(Records excerpted from a collection)
## START
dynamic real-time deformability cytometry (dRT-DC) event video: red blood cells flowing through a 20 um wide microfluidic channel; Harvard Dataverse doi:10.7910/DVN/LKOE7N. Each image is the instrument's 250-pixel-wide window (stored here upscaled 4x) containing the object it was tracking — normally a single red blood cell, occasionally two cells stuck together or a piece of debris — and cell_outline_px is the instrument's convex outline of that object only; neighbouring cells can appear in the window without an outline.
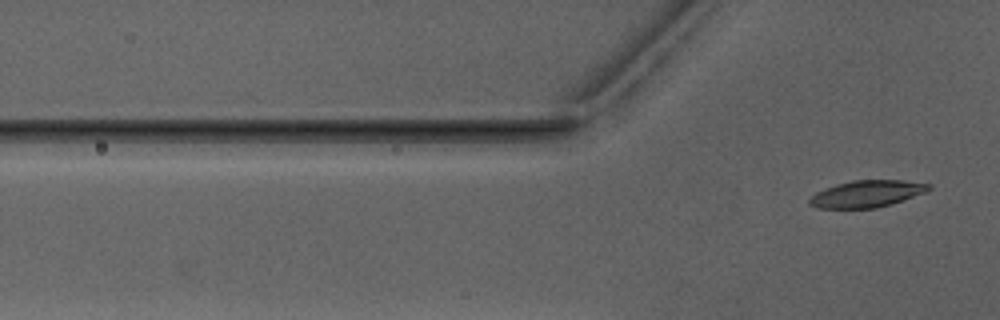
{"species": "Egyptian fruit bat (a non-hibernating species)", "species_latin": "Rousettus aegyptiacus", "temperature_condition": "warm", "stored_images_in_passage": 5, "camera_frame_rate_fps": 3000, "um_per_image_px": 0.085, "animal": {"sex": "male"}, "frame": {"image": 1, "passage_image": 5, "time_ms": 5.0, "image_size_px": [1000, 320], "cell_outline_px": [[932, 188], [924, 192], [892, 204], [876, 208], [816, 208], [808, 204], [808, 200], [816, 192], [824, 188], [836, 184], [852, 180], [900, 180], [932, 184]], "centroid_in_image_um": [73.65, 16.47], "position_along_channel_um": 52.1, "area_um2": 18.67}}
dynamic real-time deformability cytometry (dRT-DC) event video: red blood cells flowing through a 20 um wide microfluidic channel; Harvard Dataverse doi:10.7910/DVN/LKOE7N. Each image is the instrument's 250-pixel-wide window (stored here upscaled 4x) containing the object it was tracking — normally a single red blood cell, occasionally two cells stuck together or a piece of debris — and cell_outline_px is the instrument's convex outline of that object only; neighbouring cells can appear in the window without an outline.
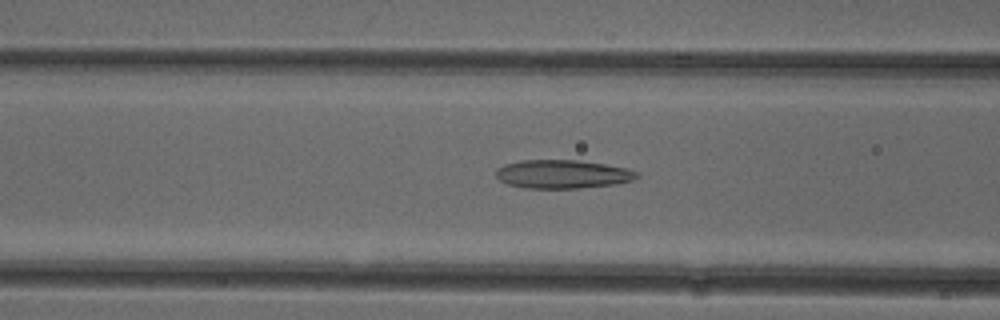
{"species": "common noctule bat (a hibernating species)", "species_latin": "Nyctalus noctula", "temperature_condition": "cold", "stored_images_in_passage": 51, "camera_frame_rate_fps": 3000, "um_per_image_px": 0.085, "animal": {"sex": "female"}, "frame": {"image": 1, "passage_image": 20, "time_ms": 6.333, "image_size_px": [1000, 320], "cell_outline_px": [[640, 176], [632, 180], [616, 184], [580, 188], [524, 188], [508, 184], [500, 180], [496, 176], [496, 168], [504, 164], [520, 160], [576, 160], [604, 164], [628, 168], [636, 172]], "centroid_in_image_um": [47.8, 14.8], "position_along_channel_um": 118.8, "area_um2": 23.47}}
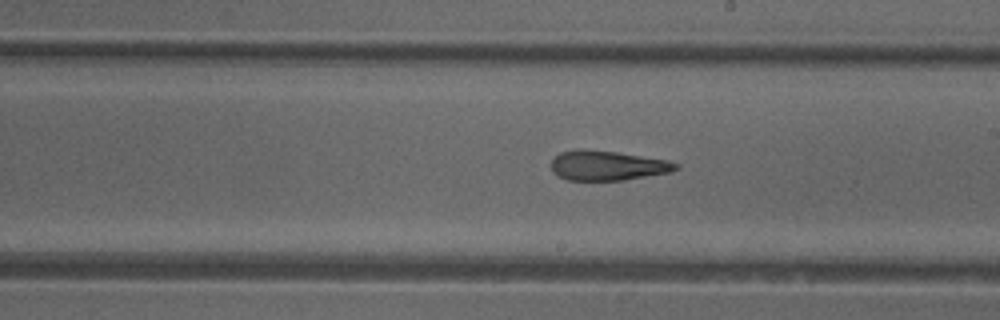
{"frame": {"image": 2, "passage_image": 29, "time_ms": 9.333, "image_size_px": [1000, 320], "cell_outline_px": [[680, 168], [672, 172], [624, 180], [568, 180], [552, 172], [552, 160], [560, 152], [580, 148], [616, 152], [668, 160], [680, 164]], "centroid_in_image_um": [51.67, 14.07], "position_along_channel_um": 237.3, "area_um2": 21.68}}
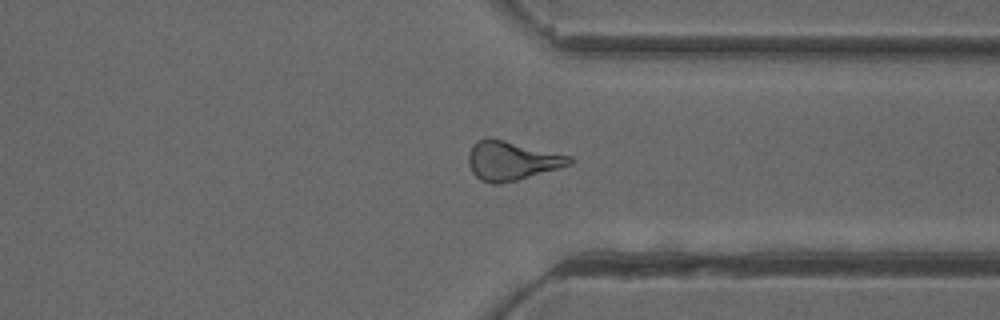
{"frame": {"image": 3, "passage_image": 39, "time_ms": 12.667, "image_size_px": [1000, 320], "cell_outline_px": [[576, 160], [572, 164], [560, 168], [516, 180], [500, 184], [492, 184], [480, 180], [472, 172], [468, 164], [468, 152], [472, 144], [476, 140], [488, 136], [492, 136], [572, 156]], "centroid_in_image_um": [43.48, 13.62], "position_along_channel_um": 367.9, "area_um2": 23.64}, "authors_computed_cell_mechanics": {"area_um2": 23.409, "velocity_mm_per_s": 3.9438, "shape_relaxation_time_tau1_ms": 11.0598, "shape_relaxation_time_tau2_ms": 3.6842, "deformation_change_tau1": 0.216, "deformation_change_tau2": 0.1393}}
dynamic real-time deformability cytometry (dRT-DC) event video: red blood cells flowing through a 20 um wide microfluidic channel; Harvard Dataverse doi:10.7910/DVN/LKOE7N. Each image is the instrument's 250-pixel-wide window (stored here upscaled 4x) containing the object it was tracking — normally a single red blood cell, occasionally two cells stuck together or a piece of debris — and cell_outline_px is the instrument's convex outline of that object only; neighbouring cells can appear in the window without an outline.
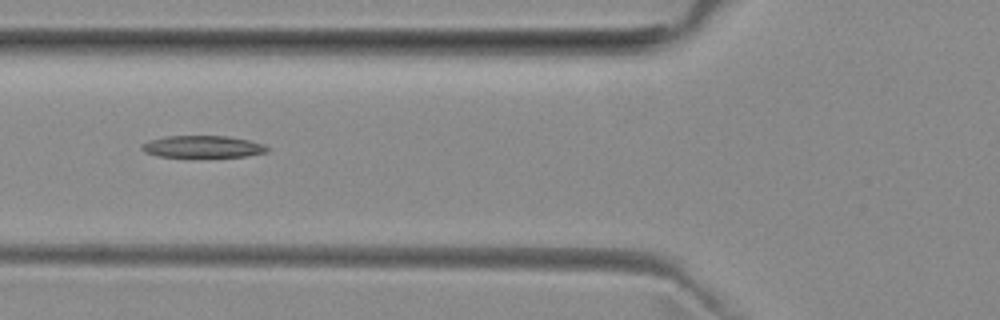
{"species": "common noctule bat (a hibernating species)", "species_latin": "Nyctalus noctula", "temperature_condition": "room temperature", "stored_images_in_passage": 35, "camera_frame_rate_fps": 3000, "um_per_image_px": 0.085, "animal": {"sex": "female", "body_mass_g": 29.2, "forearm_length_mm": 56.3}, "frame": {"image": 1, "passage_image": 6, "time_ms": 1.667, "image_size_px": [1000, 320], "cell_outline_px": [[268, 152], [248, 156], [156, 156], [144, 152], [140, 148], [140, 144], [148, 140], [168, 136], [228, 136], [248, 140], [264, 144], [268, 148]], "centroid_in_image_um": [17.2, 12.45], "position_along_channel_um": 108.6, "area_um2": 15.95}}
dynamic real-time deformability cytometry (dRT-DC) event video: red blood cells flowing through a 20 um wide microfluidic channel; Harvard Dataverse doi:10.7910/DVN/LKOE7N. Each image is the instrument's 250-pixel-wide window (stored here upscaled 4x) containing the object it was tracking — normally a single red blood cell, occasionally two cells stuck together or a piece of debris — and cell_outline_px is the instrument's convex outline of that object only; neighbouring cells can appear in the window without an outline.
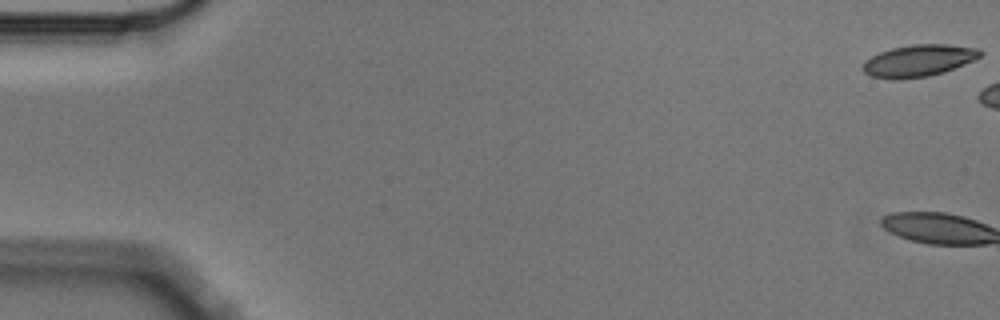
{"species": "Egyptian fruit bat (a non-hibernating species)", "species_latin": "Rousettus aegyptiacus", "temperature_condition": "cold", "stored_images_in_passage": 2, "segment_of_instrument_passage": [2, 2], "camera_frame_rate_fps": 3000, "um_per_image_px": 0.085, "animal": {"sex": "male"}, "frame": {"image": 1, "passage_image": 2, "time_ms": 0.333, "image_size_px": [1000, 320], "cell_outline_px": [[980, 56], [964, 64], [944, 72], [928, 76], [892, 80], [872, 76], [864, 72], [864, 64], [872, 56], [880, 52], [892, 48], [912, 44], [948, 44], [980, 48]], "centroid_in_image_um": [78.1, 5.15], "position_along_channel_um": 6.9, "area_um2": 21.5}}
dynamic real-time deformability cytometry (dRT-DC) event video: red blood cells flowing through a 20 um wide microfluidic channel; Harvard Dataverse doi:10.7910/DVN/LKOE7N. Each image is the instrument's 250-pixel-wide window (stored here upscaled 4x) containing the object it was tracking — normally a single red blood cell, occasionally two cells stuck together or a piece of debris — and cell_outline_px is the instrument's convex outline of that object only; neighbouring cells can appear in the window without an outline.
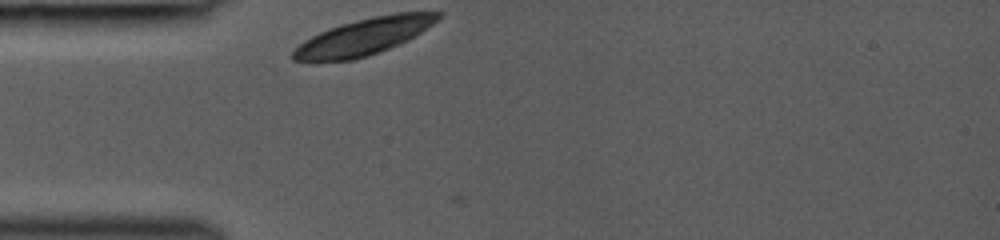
## END
* **Problem to solve**:
Return the records exactly. Don't carry the pictures over.

* **Exercise solution**:
dynamic real-time deformability cytometry (dRT-DC) event video: red blood cells flowing through a 20 um wide microfluidic channel; Harvard Dataverse doi:10.7910/DVN/LKOE7N. Each image is the instrument's 250-pixel-wide window (stored here upscaled 4x) containing the object it was tracking — normally a single red blood cell, occasionally two cells stuck together or a piece of debris — and cell_outline_px is the instrument's convex outline of that object only; neighbouring cells can appear in the window without an outline.
{"species": "Egyptian fruit bat (a non-hibernating species)", "species_latin": "Rousettus aegyptiacus", "temperature_condition": "warm", "stored_images_in_passage": 5, "camera_frame_rate_fps": 3000, "um_per_image_px": 0.085, "animal": {"sex": "male"}, "frame": {"image": 1, "passage_image": 5, "time_ms": 5.0, "image_size_px": [1000, 320], "cell_outline_px": [[932, 188], [924, 192], [892, 204], [876, 208], [816, 208], [808, 204], [808, 200], [816, 192], [824, 188], [836, 184], [852, 180], [900, 180], [932, 184]], "centroid_in_image_um": [73.65, 16.47], "position_along_channel_um": 52.1, "area_um2": 18.67}}
dynamic real-time deformability cytometry (dRT-DC) event video: red blood cells flowing through a 20 um wide microfluidic channel; Harvard Dataverse doi:10.7910/DVN/LKOE7N. Each image is the instrument's 250-pixel-wide window (stored here upscaled 4x) containing the object it was tracking — normally a single red blood cell, occasionally two cells stuck together or a piece of debris — and cell_outline_px is the instrument's convex outline of that object only; neighbouring cells can appear in the window without an outline.
{"species": "common noctule bat (a hibernating species)", "species_latin": "Nyctalus noctula", "temperature_condition": "cold", "stored_images_in_passage": 51, "camera_frame_rate_fps": 3000, "um_per_image_px": 0.085, "animal": {"sex": "female"}, "frame": {"image": 1, "passage_image": 20, "time_ms": 6.333, "image_size_px": [1000, 320], "cell_outline_px": [[640, 176], [632, 180], [616, 184], [580, 188], [524, 188], [508, 184], [500, 180], [496, 176], [496, 168], [504, 164], [520, 160], [576, 160], [604, 164], [628, 168], [636, 172]], "centroid_in_image_um": [47.8, 14.8], "position_along_channel_um": 118.8, "area_um2": 23.47}}
{"frame": {"image": 2, "passage_image": 29, "time_ms": 9.333, "image_size_px": [1000, 320], "cell_outline_px": [[680, 168], [672, 172], [624, 180], [568, 180], [552, 172], [552, 160], [560, 152], [580, 148], [616, 152], [668, 160], [680, 164]], "centroid_in_image_um": [51.67, 14.07], "position_along_channel_um": 237.3, "area_um2": 21.68}}
{"frame": {"image": 3, "passage_image": 39, "time_ms": 12.667, "image_size_px": [1000, 320], "cell_outline_px": [[576, 160], [572, 164], [560, 168], [516, 180], [500, 184], [492, 184], [480, 180], [472, 172], [468, 164], [468, 152], [472, 144], [476, 140], [488, 136], [492, 136], [572, 156]], "centroid_in_image_um": [43.48, 13.62], "position_along_channel_um": 367.9, "area_um2": 23.64}, "authors_computed_cell_mechanics": {"area_um2": 23.409, "velocity_mm_per_s": 3.9438, "shape_relaxation_time_tau1_ms": 11.0598, "shape_relaxation_time_tau2_ms": 3.6842, "deformation_change_tau1": 0.216, "deformation_change_tau2": 0.1393}}
dynamic real-time deformability cytometry (dRT-DC) event video: red blood cells flowing through a 20 um wide microfluidic channel; Harvard Dataverse doi:10.7910/DVN/LKOE7N. Each image is the instrument's 250-pixel-wide window (stored here upscaled 4x) containing the object it was tracking — normally a single red blood cell, occasionally two cells stuck together or a piece of debris — and cell_outline_px is the instrument's convex outline of that object only; neighbouring cells can appear in the window without an outline.
{"species": "common noctule bat (a hibernating species)", "species_latin": "Nyctalus noctula", "temperature_condition": "room temperature", "stored_images_in_passage": 35, "camera_frame_rate_fps": 3000, "um_per_image_px": 0.085, "animal": {"sex": "female", "body_mass_g": 29.2, "forearm_length_mm": 56.3}, "frame": {"image": 1, "passage_image": 6, "time_ms": 1.667, "image_size_px": [1000, 320], "cell_outline_px": [[268, 152], [248, 156], [156, 156], [144, 152], [140, 148], [140, 144], [148, 140], [168, 136], [228, 136], [248, 140], [264, 144], [268, 148]], "centroid_in_image_um": [17.2, 12.45], "position_along_channel_um": 108.6, "area_um2": 15.95}}
dynamic real-time deformability cytometry (dRT-DC) event video: red blood cells flowing through a 20 um wide microfluidic channel; Harvard Dataverse doi:10.7910/DVN/LKOE7N. Each image is the instrument's 250-pixel-wide window (stored here upscaled 4x) containing the object it was tracking — normally a single red blood cell, occasionally two cells stuck together or a piece of debris — and cell_outline_px is the instrument's convex outline of that object only; neighbouring cells can appear in the window without an outline.
{"species": "Egyptian fruit bat (a non-hibernating species)", "species_latin": "Rousettus aegyptiacus", "temperature_condition": "cold", "stored_images_in_passage": 2, "segment_of_instrument_passage": [2, 2], "camera_frame_rate_fps": 3000, "um_per_image_px": 0.085, "animal": {"sex": "male"}, "frame": {"image": 1, "passage_image": 2, "time_ms": 0.333, "image_size_px": [1000, 320], "cell_outline_px": [[980, 56], [964, 64], [944, 72], [928, 76], [892, 80], [872, 76], [864, 72], [864, 64], [872, 56], [880, 52], [892, 48], [912, 44], [948, 44], [980, 48]], "centroid_in_image_um": [78.1, 5.15], "position_along_channel_um": 6.9, "area_um2": 21.5}}
dynamic real-time deformability cytometry (dRT-DC) event video: red blood cells flowing through a 20 um wide microfluidic channel; Harvard Dataverse doi:10.7910/DVN/LKOE7N. Each image is the instrument's 250-pixel-wide window (stored here upscaled 4x) containing the object it was tracking — normally a single red blood cell, occasionally two cells stuck together or a piece of debris — and cell_outline_px is the instrument's convex outline of that object only; neighbouring cells can appear in the window without an outline.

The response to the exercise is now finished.